TASK INPUTS:
++++
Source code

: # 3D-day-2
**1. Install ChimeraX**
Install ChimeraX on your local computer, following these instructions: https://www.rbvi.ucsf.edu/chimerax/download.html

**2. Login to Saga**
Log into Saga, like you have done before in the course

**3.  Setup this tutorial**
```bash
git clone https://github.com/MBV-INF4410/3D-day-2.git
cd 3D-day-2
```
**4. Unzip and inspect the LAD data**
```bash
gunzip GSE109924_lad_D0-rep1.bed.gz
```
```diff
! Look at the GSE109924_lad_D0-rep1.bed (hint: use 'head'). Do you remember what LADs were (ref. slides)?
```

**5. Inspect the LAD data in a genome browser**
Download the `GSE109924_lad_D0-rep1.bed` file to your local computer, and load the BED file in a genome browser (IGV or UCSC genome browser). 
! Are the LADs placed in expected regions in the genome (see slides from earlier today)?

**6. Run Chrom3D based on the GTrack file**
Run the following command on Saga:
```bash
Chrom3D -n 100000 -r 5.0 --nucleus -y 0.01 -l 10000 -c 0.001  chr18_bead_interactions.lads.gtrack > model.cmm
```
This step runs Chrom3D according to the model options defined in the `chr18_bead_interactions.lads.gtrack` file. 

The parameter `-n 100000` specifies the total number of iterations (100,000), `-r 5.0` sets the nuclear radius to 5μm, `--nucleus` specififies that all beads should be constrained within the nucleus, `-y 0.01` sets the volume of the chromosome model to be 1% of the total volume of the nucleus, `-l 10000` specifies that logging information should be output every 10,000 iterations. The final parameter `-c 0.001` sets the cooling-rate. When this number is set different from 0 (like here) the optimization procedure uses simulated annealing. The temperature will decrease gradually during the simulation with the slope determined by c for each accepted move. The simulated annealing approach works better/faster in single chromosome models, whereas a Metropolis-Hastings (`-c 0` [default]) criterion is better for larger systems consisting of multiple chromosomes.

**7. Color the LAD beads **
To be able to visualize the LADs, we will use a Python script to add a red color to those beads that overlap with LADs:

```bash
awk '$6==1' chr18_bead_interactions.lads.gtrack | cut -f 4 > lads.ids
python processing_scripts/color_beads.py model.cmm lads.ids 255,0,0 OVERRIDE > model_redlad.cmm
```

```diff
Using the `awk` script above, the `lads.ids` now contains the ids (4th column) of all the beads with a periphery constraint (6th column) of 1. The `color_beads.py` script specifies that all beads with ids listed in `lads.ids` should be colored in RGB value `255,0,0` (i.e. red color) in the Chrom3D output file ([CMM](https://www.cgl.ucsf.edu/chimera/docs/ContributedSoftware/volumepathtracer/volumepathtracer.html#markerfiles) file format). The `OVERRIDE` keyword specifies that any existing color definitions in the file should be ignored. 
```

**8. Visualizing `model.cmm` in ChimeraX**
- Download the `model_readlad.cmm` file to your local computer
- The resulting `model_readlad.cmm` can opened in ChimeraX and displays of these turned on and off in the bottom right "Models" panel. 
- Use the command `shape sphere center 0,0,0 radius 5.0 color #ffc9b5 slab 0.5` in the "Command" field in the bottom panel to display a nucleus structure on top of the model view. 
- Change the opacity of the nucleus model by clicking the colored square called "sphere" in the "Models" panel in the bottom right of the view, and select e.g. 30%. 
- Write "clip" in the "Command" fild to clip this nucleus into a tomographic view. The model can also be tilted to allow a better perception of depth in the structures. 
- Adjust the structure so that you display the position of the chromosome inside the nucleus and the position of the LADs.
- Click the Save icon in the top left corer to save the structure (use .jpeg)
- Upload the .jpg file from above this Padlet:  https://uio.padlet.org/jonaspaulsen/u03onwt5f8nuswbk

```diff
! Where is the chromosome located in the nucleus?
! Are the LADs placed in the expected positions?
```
++++
WHAT IS REQUIRED: Find and copy each line above that includes the string "sphere".

SOLUTION FOR THIS TASK:
- Use the command `shape sphere center 0,0,0 radius 5.0 color #ffc9b5 slab 0.5` in the "Command" field in the bottom panel to display a nucleus structure on top of the model view. 
- Change the opacity of the nucleus model by clicking the colored square called "sphere" in the "Models" panel in the bottom right of the view, and select e.g. 30%. 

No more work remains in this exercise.